George Huguely’s rage was well-known to police. But the University of Virginia never knew about its 22-year-old lacrosse star’s violent past because there’s no law that requires colleges to be told when a student is arrested off campus.

 George Huguely’s rage was well-known to police. But the University of Virginia never knew about its 22-year-old lacrosse star’s violent past because there’s no law that requires colleges to be told when a student is arrested off campus.

Officials at the University of Virginia say they had no idea that Huguely, who is accused of murdering former girlfriend and women’s lacrosse player Yeardley Love, was arrested in 2008 for public intoxication after threatening to kill a female police officer.

The incident occurred outside a house in Lexington, Va., nearly 70 miles from the university in Charlottesville, where Love, a 22-year-old college senior, was found lying in a pool of blood in her off-campus apartment Monday. Her right eye was swollen shut and she had a bruise on her cheek from “blunt force trauma,” police said.

Under the federal law known as the Clery Act, which passed in 1989, colleges and universities across the U.S. are required to disclose information about crime on and around their campuses in an annual report. The law has since undergone a series of amendments, including a 2008 provision strongly encouraging schools to forge agreements with local law enforcement agencies to investigate student arrests and crimes.

While the Clery Act has been pivotal in enforcing reports of on-campus crimes, arrests of students in other towns and cities often go unnoticed. And the law “does not impose an affirmative responsibility of investigation on the college or university,” said Linda Malone, a professor of criminal law at William and Mary Law School.

The law is particularly “problematic,” she said, if the student’s arrest doesn’t occur in the vicinity of the college or university — as was the case with Huguely. Under the Clery Act, authorities in Lexington were not obligated to notify UVA officials that Huguely was shocked with a stun gun after a physical altercation with an officer.

Huguely was arrested and convicted for the 2008 drunken altercation, but the police report did not mention he was a student at UVA, Lexington Police Chief A.S. Thomas said in interview. Some police departments work directly with campus authorities in providing arrest information, while others do not.

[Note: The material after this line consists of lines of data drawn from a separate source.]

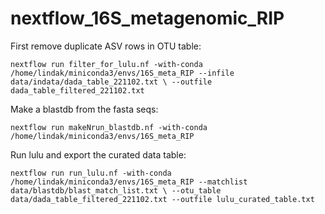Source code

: # nextflow_16S_metagenomic_RIP

First remove duplicate ASV rows in OTU table:

`nextflow run filter_for_lulu.nf -with-conda /home/lindak/miniconda3/envs/16S_meta_RIP --infile data/indata/dada_table_221102.txt \
--outfile dada_table_filtered_221102.txt`


Make a blastdb from the fasta seqs:

`nextflow run makeNrun_blastdb.nf -with-conda /home/lindak/miniconda3/envs/16S_meta_RIP`

Run lulu and export the curated data table:

`nextflow run run_lulu.nf -with-conda /home/lindak/miniconda3/envs/16S_meta_RIP --matchlist data/blastdb/blast_match_list.txt \
--otu_table data/dada_table_filtered_221102.txt --outfile lulu_curated_table.txt`
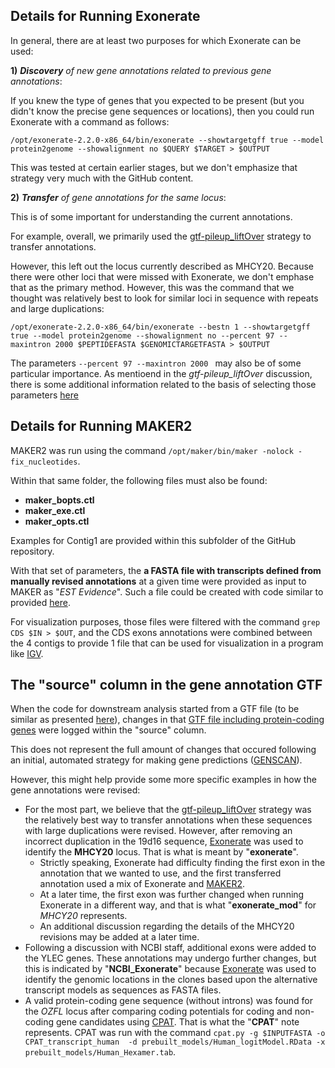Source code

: ## Details for Running Exonerate

In general, there are at least two purposes for which Exonerate can be used:

**1)** ***Discovery** of new gene annotations related to previous gene annotations*:

If you knew the type of genes that you expected to be present (but you didn't know the precise gene sequences or locations), then you could run Exonerate with a command as follows:

`/opt/exonerate-2.2.0-x86_64/bin/exonerate --showtargetgff true --model protein2genome --showalignment no $QUERY $TARGET > $OUTPUT`

This was tested at certain earlier stages, but we don't emphasize that strategy very much with the GitHub content.

**2)** ***Transfer** of gene annotations for the same locus*:

This is of some important for understanding the current annotations.

For example, overall, we primarily used the [gtf-pileup_liftOver](https://github.com/cwarden45/Miller_Red_Jungle_Fowl_MHCY/tree/main/Part2_Annotation/Gene_Annotation_Iterations/gtf-pileup_liftOver) strategy to transfer annotations.

However, this left out the locus currently described as MHCY20.  Because there were other loci that were missed with Exonerate, we don't emphase that as the primary method.  However, this was the command that we thought was relatively best to look for similar loci in sequence with repeats and large duplications:

`/opt/exonerate-2.2.0-x86_64/bin/exonerate --bestn 1 --showtargetgff true --model protein2genome --showalignment no --percent 97 --maxintron 2000 $PEPTIDEFASTA $GENOMICTARGETFASTA > $OUTPUT`

The parameters `--percent 97 --maxintron 2000 ` may also be of some particular importance.  As mentioend in the *gtf-pileup_liftOver* discussion, there is some additional information related to the basis of selecting those parameters [here](https://www.biostars.org/p/472543/)

## Details for Running MAKER2

MAKER2 was run using the command `/opt/maker/bin/maker -nolock -fix_nucleotides`.

Within that same folder, the following files must also be found:

 - **maker_bopts.ctl**
 - **maker_exe.ctl**
 - **maker_opts.ctl**

Examples for Contig1 are provided within this subfolder of the GitHub repository.

With that set of parameters, the **a FASTA file with transcripts defined from manually revised annotations** at a given time were provided as input to MAKER as "*EST Evidence*".  Such a file could be created with code similar to provided [here](https://github.com/cwarden45/Miller_Red_Jungle_Fowl_MHCY/tree/main/Part2_Annotation/Gene_Annotation_Iterations/Annotation_Update_Example).

For visualization purposes, those files were filtered with the command `grep CDS $IN > $OUT`, and the CDS exons annotations were combined between the 4 contigs to provide 1 file that can be used for visualization in a program like [IGV](https://software.broadinstitute.org/software/igv/).

## The "source" column in the gene annotation GTF

When the code for downstream analysis started from a GTF file (to be similar as presented [here](https://github.com/cwarden45/Miller_Red_Jungle_Fowl_MHCY/tree/main/Part2_Annotation/Gene_Annotation_Iterations/Annotation_Update_Example)), changes in that [GTF file including protein-coding genes](https://github.com/cwarden45/Miller_Red_Jungle_Fowl_MHCY/blob/main/Part2_Annotation/GTF_GFF_files/Combined_updated_genes-24March2022.gtf) were logged within the "source" column.

This does not represent the full amount of changes that occured following an initial, automated strategy for making gene predictions ([GENSCAN](http://hollywood.mit.edu/GENSCAN.html)).

However, this might help provide some more specific examples in how the gene annotations were revised:

 - For the most part, we believe that the [gtf-pileup_liftOver](https://github.com/cwarden45/Miller_Red_Jungle_Fowl_MHCY/tree/main/Part2_Annotation/Gene_Annotation_Iterations/gtf-pileup_liftOver) strategy was the relatively best way to transfer annotations when these sequences with large duplications were revised.  However, after removing an incorrect duplication in the 19d16 sequence, [Exonerate](https://www.ebi.ac.uk/about/vertebrate-genomics/software/exonerate) was used to identify the **MHCY20** locus.  That is what is meant by "**exonerate**".
   - Strictly speaking, Exonerate had difficulty finding the first exon in the annotation that we wanted to use, and the first transferred annotation used a mix of Exonerate and [MAKER2](https://www.yandell-lab.org/software/maker.html).
   - At a later time, the first exon was further changed when running Exonerate in a different way, and that is what "**exonerate_mod**" for *MHCY20* represents.
   - An additional discussion regarding the details of the MHCY20 revisions may be added at a later time.
 - Following a discussion with NCBI staff, additional exons were added to the YLEC genes.  These annotations may undergo further changes, but this is indicated by "**NCBI_Exonerate**" because [Exonerate](https://www.ebi.ac.uk/about/vertebrate-genomics/software/exonerate) was used to identify the genomic locations in the clones based upon the alternative transcript models as sequences as FASTA files.
 - A valid protein-coding gene sequence (without introns) was found for the *OZFL* locus after comparing coding potentials for coding and non-coding gene candidates using [CPAT](https://code.google.com/archive/p/cpat/).  That is what the "**CPAT**" note represents.  CPAT was run with the command `cpat.py -g $INPUTFASTA -o CPAT_transcript_human  -d prebuilt_models/Human_logitModel.RData -x prebuilt_models/Human_Hexamer.tab`.

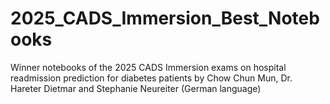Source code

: # 2025_CADS_Immersion_Best_Notebooks
Winner notebooks of the 2025 CADS Immersion exams on hospital readmission prediction for diabetes patients by Chow Chun Mun, Dr. Hareter Dietmar and Stephanie Neureiter (German language)

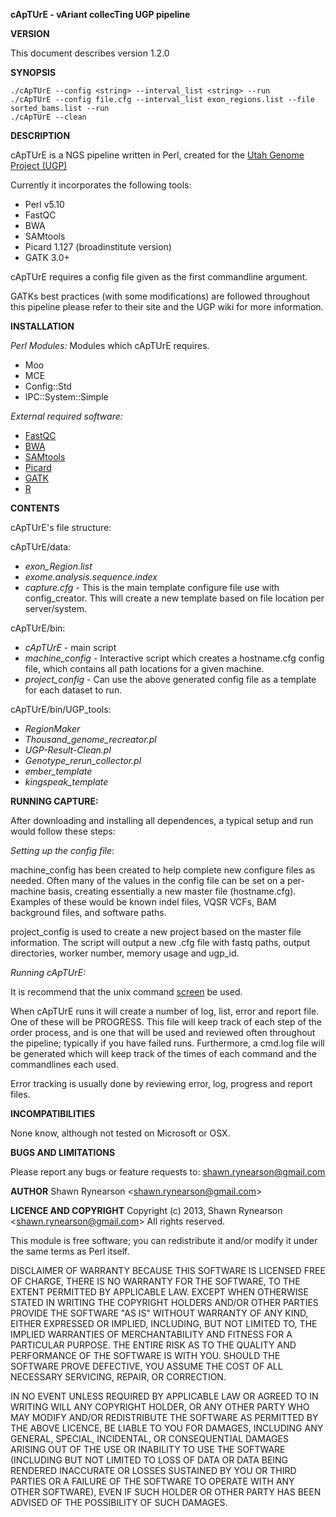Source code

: 
<strong>cApTUrE - vAriant collecTing UGP pipeline</strong>

<strong>VERSION</strong>

This document describes version 1.2.0

<strong>SYNOPSIS</strong>

    ./cApTUrE --config <string> --interval_list <string> --run
    ./cApTUrE --config file.cfg --interval_list exon_regions.list --file sorted_bams.list --run
    ./cApTUrE --clean

<strong>DESCRIPTION</strong>

cApTUrE is a NGS pipeline written in Perl, created for the
<a href="http://weatherby.genetics.utah.edu/UGP/wiki/index.php/Main_Page" target="_blank">Utah Genome Project (UGP)</a>

Currently it incorporates the following tools:
<ul>
	<li>Perl v5.10</li>
	<li>FastQC</li>
	<li>BWA</li>
	<li>SAMtools</li>
	<li>Picard 1.127 (broadinstitute version)</li>
	<li>GATK 3.0+</li>
</ul>

cApTUrE requires a config file given as the first commandline argument.

GATKs best practices (with some modifications) are followed throughout this pipeline please refer to their site and the UGP wiki for more information.

<strong>INSTALLATION</strong>

<em>Perl Modules:</em>
Modules which cApTUrE requires.
<ul>
	<li>Moo</li>
	<li>MCE</li>
	<li>Config::Std</li>
	<li>IPC::System::Simple</li>
</ul>

<em>External required software:</em>
<ul>
	<li><a href="http://www.bioinformatics.babraham.ac.uk/projects/fastqc/" target="_blank">FastQC</a></li>
	<li><a href="http://bio-bwa.sourceforge.net" target="_blank">BWA</a></li>
	<li><a href="http://samtools.sourceforge.net" target="_blank">SAMtools</a></li>
	<li><a href="http://picard.sourceforge.net" target="_blank">Picard</a></li>
	<li><a href="http://www.broadinstitute.org/gatk/" target="_blank">GATK</a></li>
	<li><a href="http://www.r-project.org/" target="_blank">R</a></li>
</ul>
<strong>CONTENTS</strong>

cApTUrE's file structure:

cApTUrE/data:
<ul>
	<li><em>exon_Region.list</em></li>
	<li><em>exome.analysis.sequence.index</em></li>
	<li><em>capture.cfg</em> - This is the main template configure file use with config_creator.  This will create a new template based on file location per server/system.</li>

</ul>
cApTUrE/bin:
<ul>
	<li><em>cApTUrE</em> - main script</li>
	<li><em>machine_config</em> - Interactive script which creates a hostname.cfg config file, which contains all path locations for a given machine.
	<li><em>project_config</em> - Can use the above generated config file as a template for each dataset to run.
</ul>
cApTUrE/bin/UGP_tools:
<ul>
	<li><em>RegionMaker</em></li> 
	<li><em>Thousand_genome_recreator.pl</em></li>
	<li><em>UGP-Result-Clean.pl</em></li>
	<li><em>Genotype_rerun_collector.pl</em></li>
	<li><em>ember_template</em></li>
	<li><em>kingspeak_template</em></li>
</ul>

<strong>RUNNING CAPTURE:</strong>

After downloading and installing all dependences, a typical setup and run would follow these steps:

<em>Setting up the config file</em>:

machine_config has been created to help complete new configure files as needed.
Often many of the values in the config file can be set on a per-machine basis, creating essentially a new master file (hostname.cfg).  Examples of these would be known indel files, VQSR VCFs, BAM background files, and software paths.  

project_config is used to create a new project based on the master file information.  The script will output a new .cfg file with fastq paths, output directories, worker number, memory usage and ugp_id.

<em>Running cApTUrE:</em>

It is recommend that the unix command <a href="http://www.computerhope.com/unix/screen.htm" target="_blank">screen</a> be used.

When cApTUrE runs it will create a number of log, list, error and report file.  One of these will be PROGRESS.  This file will keep track of each step of the order process, and is one that will be used and reviewed often throughout the pipeline; typically if you have failed runs.  Furthermore, a cmd.log file will be generated which will keep track of the times of each command and the commandlines each used.

Error tracking is usually done by reviewing error, log, progress and report files.

<strong>INCOMPATIBILITIES</strong>

None know, although not tested on Microsoft or OSX.

<strong>BUGS AND LIMITATIONS</strong>

Please report any bugs or feature requests to:
shawn.rynearson@gmail.com

<strong>AUTHOR</strong>
Shawn Rynearson &lt;shawn.rynearson@gmail.com&gt;

<strong>LICENCE AND COPYRIGHT</strong>
Copyright (c) 2013, Shawn Rynearson &lt;shawn.rynearson@gmail.com&gt;
All rights reserved.

This module is free software; you can redistribute it and/or
modify it under the same terms as Perl itself.

DISCLAIMER OF WARRANTY
BECAUSE THIS SOFTWARE IS LICENSED FREE OF CHARGE, THERE IS NO
WARRANTY FOR THE SOFTWARE, TO THE EXTENT PERMITTED BY APPLICABLE
LAW. EXCEPT WHEN OTHERWISE STATED IN WRITING THE COPYRIGHT HOLDERS
AND/OR OTHER PARTIES PROVIDE THE SOFTWARE "AS IS" WITHOUT WARRANTY
OF ANY KIND, EITHER EXPRESSED OR IMPLIED, INCLUDING, BUT NOT LIMITED
TO, THE IMPLIED WARRANTIES OF MERCHANTABILITY AND FITNESS FOR A
PARTICULAR PURPOSE. THE ENTIRE RISK AS TO THE QUALITY AND
PERFORMANCE OF THE SOFTWARE IS WITH YOU. SHOULD THE SOFTWARE PROVE
DEFECTIVE, YOU ASSUME THE COST OF ALL NECESSARY SERVICING, REPAIR,
OR CORRECTION.

IN NO EVENT UNLESS REQUIRED BY APPLICABLE LAW OR AGREED TO IN
WRITING WILL ANY COPYRIGHT HOLDER, OR ANY OTHER PARTY WHO MAY MODIFY
AND/OR REDISTRIBUTE THE SOFTWARE AS PERMITTED BY THE ABOVE LICENCE,
BE LIABLE TO YOU FOR DAMAGES, INCLUDING ANY GENERAL, SPECIAL,
INCIDENTAL, OR CONSEQUENTIAL DAMAGES ARISING OUT OF THE USE OR
INABILITY TO USE THE SOFTWARE (INCLUDING BUT NOT LIMITED TO LOSS OF
DATA OR DATA BEING RENDERED INACCURATE OR LOSSES SUSTAINED BY YOU OR
THIRD PARTIES OR A FAILURE OF THE SOFTWARE TO OPERATE WITH ANY OTHER
SOFTWARE), EVEN IF SUCH HOLDER OR OTHER PARTY HAS BEEN ADVISED OF
THE POSSIBILITY OF SUCH DAMAGES.

&nbsp;

&nbsp;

Officials from Washington and Lee University and Virginia Military Institute in Lexington, Va., for example, meet with local police on a weekly basis to investigate whether students have had any run-ins with the law, according to Thomas. 

The dean of students at Binghamton University in New York, however, reportedly first heard that a student athlete — a heavyweight wrestler — had been arrested in 2005 for punching a woman while listening to a local radio station — not from authorities. And at the University of Alabama in Huntsville, Ala., school officials had no knowledge that Professor Amy Bishop, accused of gunning down three colleagues, had shot her brother to death 20 years earlier in Massachusetts. The shooting was ruled an accident at the time. 

Many colleges have implemented policies that require students to “self-report” any encounters they have with law enforcement — from traffic citations to criminal arrests. But some student safety groups say such a policy borders on the absurd.

“You cannot always expect a student to self-report [arrests] to a school,” said Jonathan Kassa, executive director of Security for Campus Inc., a campus safety group founded after the 1986 murder of Lehigh University freshman Jeanne Ann Clery, for whom the Clery Act is named. Clery was asleep in her dorm room when she was raped, strangled, and mutilated with a broken bottle by Josoph Henry, a fellow student with a history of disciplinary problems. Henry was convicted of murder and sentenced to death.

Malone said that while the self-report rule “may seem like it is a relatively weak form of reporting requirements,” it does provide the college with a basis for taking disciplinary action against a student who fails to comply.

Huguely did not report his arrest to UVA, university president John Casteen told reporters on Wednesday. Casteen said UVA students are required to self-report arrests but acknowledged there is a critical gap in the law regarding informing colleges and universities.